***** Kutipan Teks *****

Profesi fotografer pun sekarang sepertinya menjadi predikat semua orang yang memegang kamera. Tuntutan fotografer di era modern ini jauh lebih kompleks karena kita hidup di era teknologi. Sebagai fotografer yang rajin menabung untuk masa depan, kita harus belajar bidang lain yang berkaitan dengan fotografi. Salah satunya adalah multimedia. Mari kita kupas mengapa multimedia penting bagi fotografer.
Seperti biasa, mengerti arti kata multimedia sangat penting. Multimedia itu bisa jadi sebuah produk yang berasal dari banyak media. Menurut BBC, multi media adalah suatu kombinasi dari komponen text, audio, visual serta video (gambar gerak). Sudah jelas bahwa fotografi masuk dalam komponen visual. Dari segi produk, fotografi sendiri sudah bisa berdiri sendiri dengan output berupa foto.

*****

#### [Tugas yang Dikerjakan]
1 > Menurut BBC, seperti dikutip dalam teks tentang multimedia bagi fotografer, multimedia merupakan kombinasi dari komponen apa saja?
2 > Kutip bagian teks tentang multimedia bagi fotografer mulai dari "Seperti biasa, mengerti" sampai dengan "output berupa foto.".

***** Kumpulan Data *****

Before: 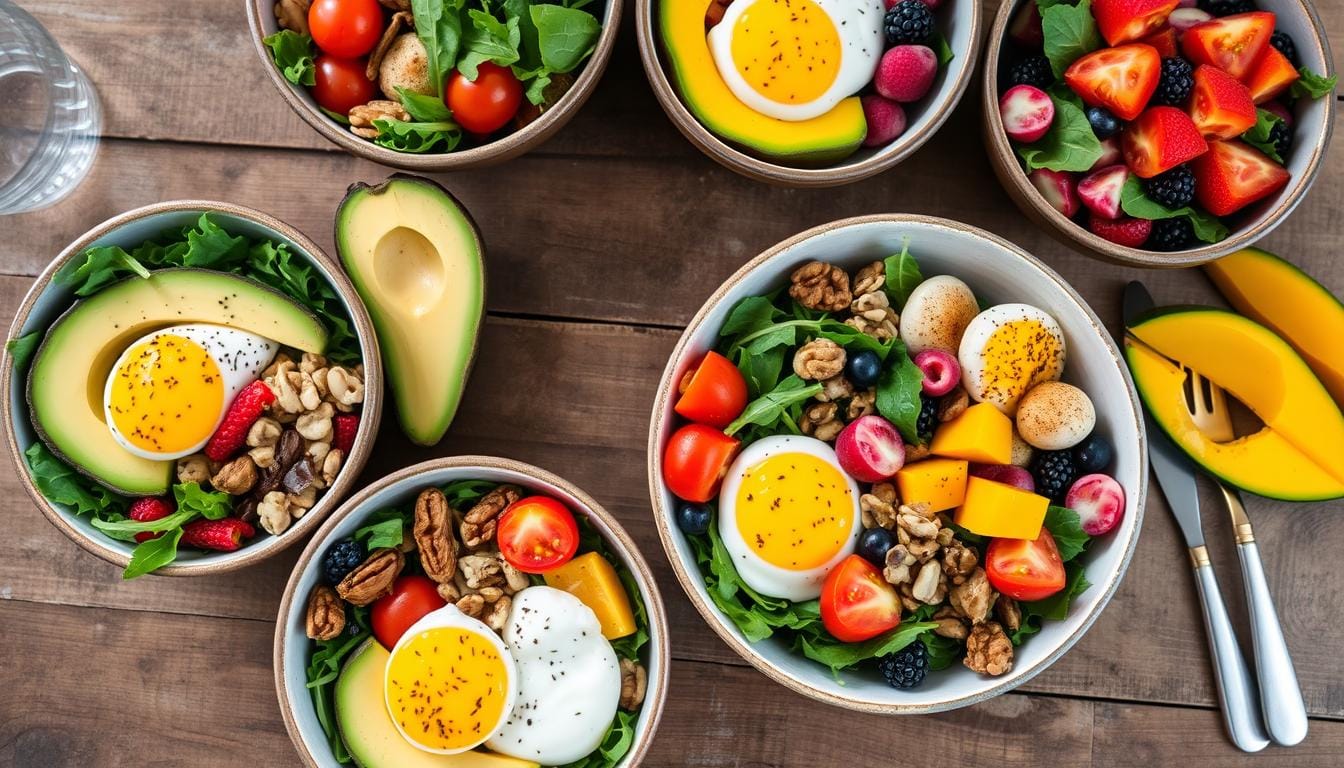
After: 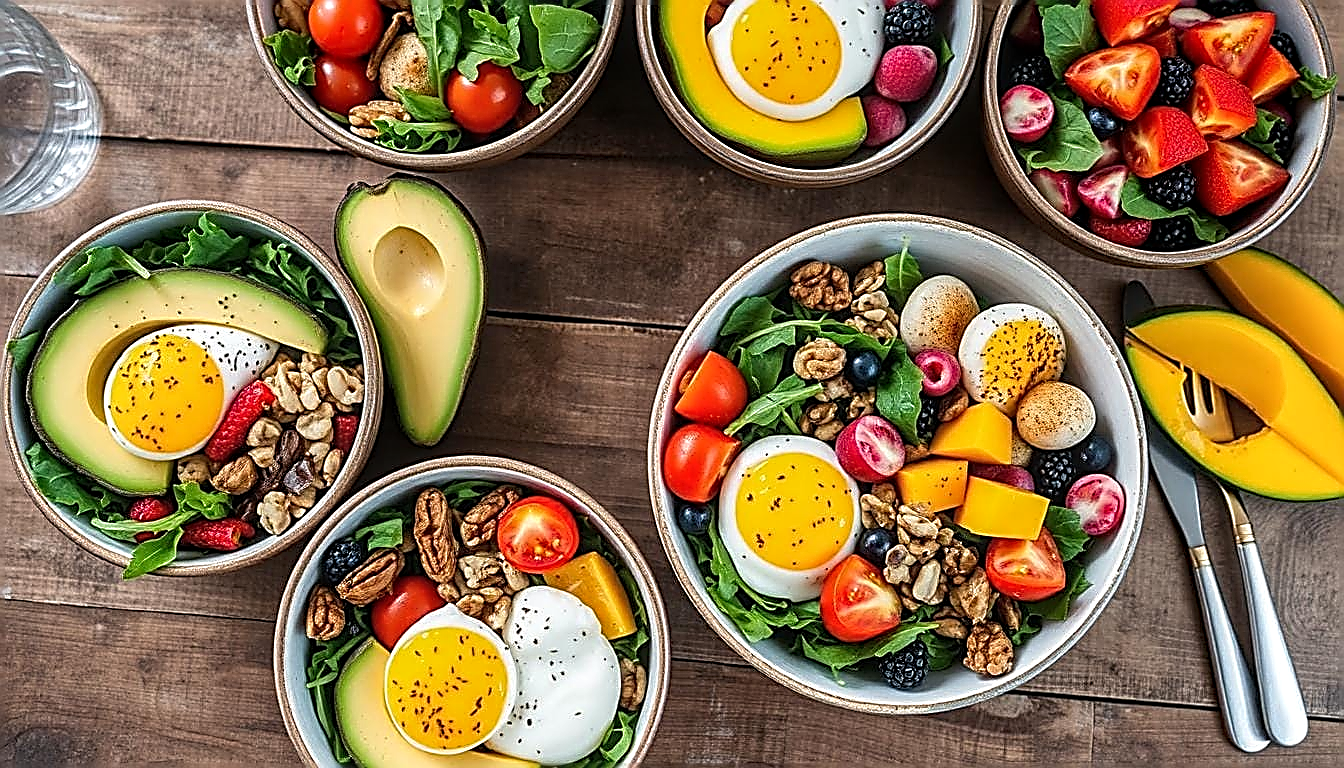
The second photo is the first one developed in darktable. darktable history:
sharpen: amount 1.994
local contrast: detail 130%
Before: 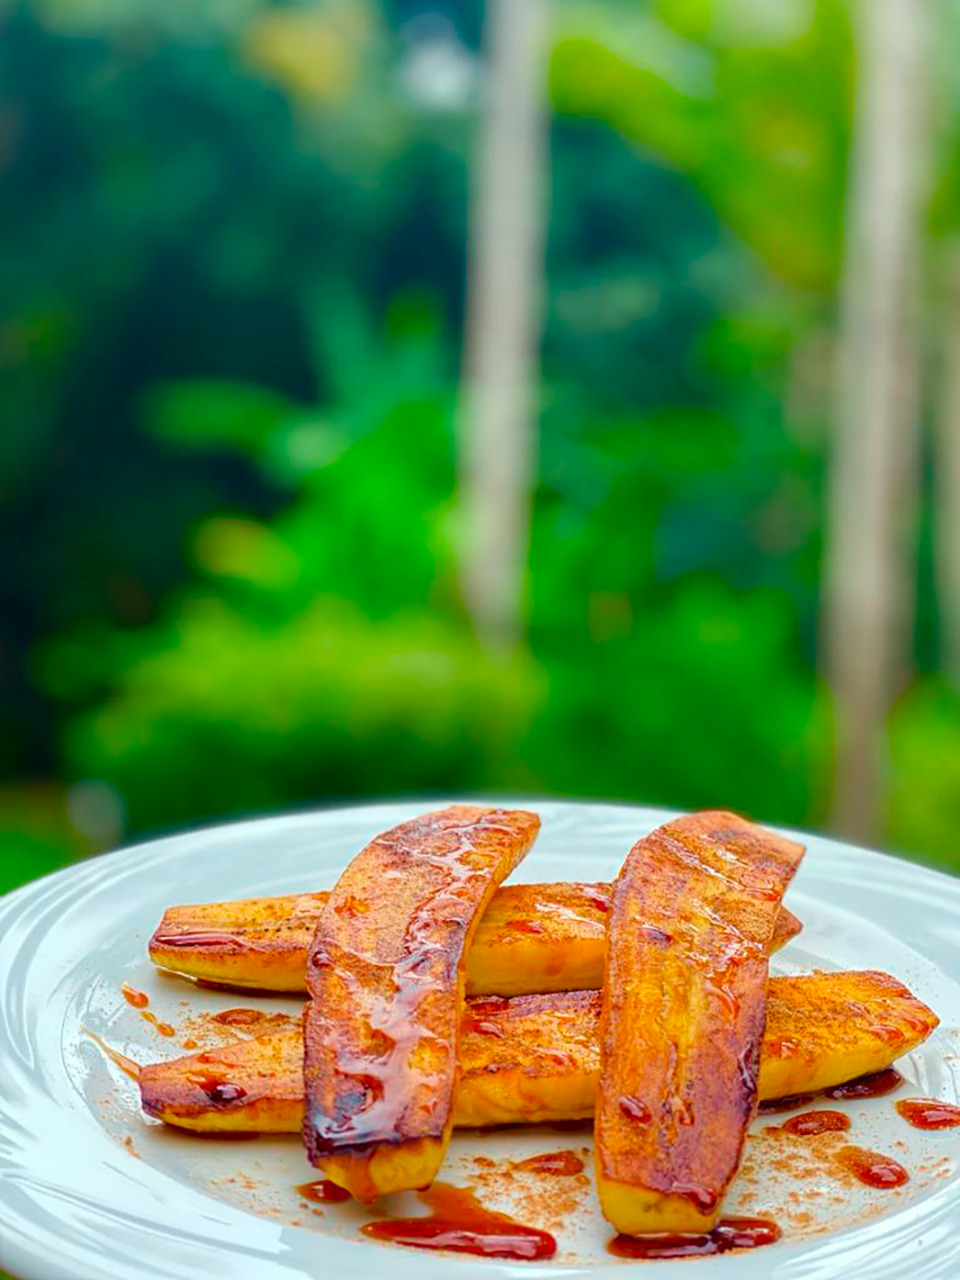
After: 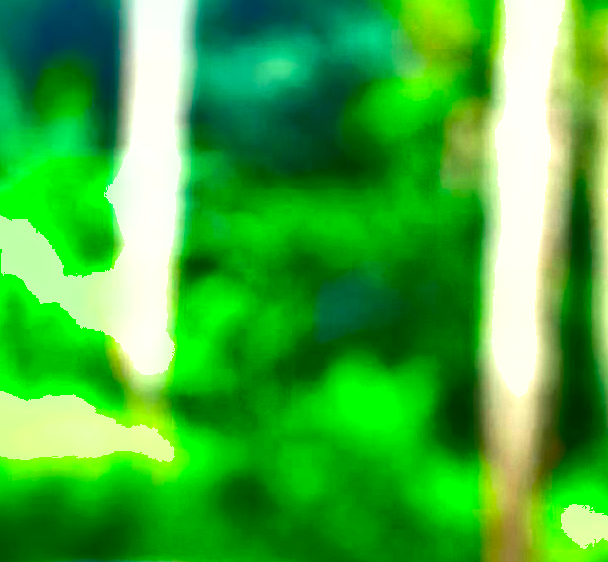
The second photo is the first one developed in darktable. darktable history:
crop: left 36.263%, top 18.063%, right 0.33%, bottom 37.987%
exposure: exposure 1.998 EV, compensate highlight preservation false
shadows and highlights: shadows 81.22, white point adjustment -9.07, highlights -61.2, soften with gaussian
local contrast: mode bilateral grid, contrast 20, coarseness 50, detail 150%, midtone range 0.2
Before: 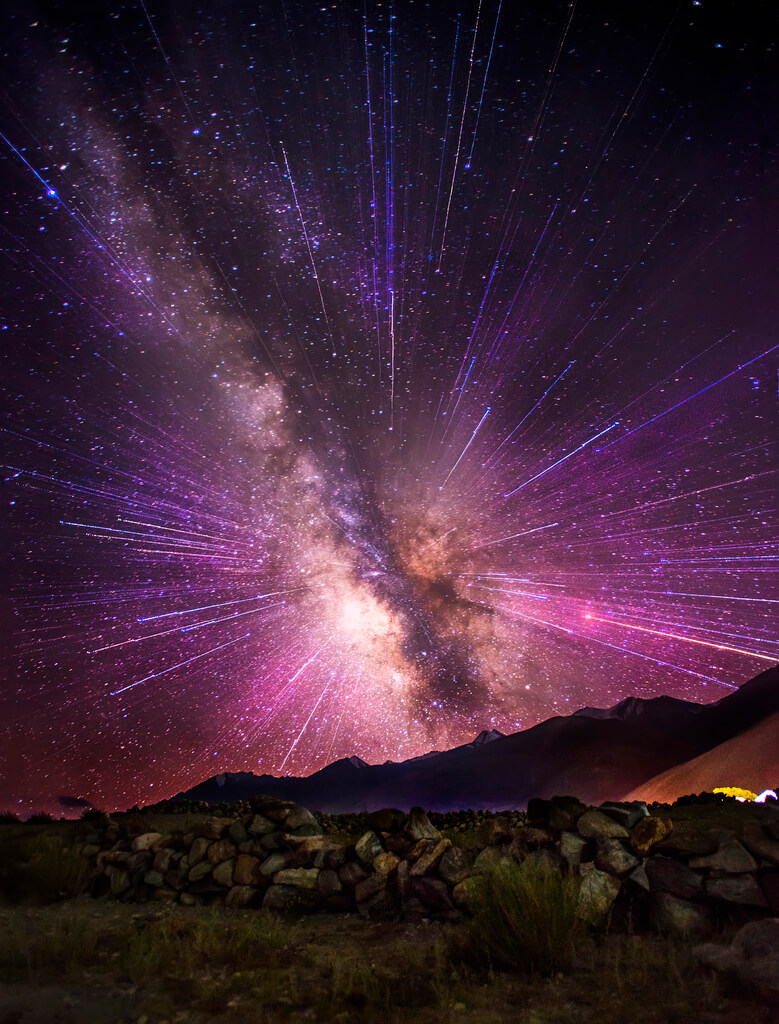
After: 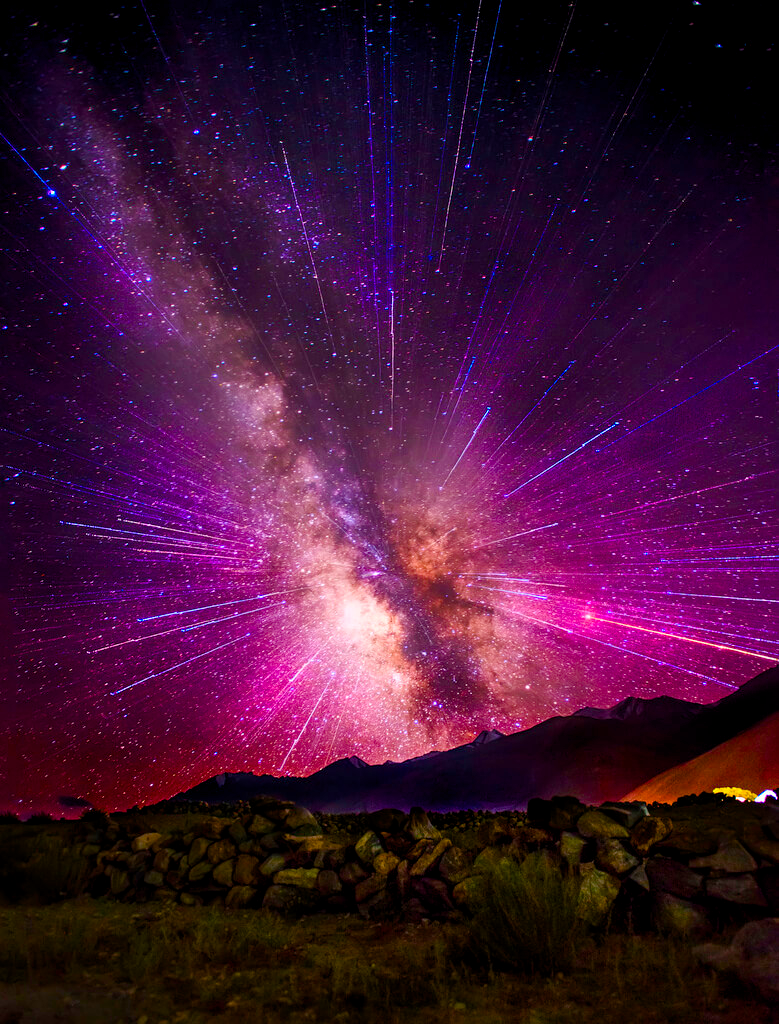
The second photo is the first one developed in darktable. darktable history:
color balance rgb: linear chroma grading › global chroma 18.9%, perceptual saturation grading › global saturation 20%, perceptual saturation grading › highlights -25%, perceptual saturation grading › shadows 50%, global vibrance 18.93%
exposure: black level correction 0.001, compensate highlight preservation false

*****

#### [Jawaban Tiap Tugas]
1 > Multimedia merupakan kombinasi dari komponen text, audio, visual, serta video (gambar gerak).

2 >
Seperti biasa, mengerti arti kata multimedia sangat penting. Multimedia itu bisa jadi sebuah produk yang berasal dari banyak media. Menurut BBC, multi media adalah suatu kombinasi dari komponen text, audio, visual serta video (gambar gerak). Sudah jelas bahwa fotografi masuk dalam komponen visual. Dari segi produk, fotografi sendiri sudah bisa berdiri sendiri dengan output berupa foto.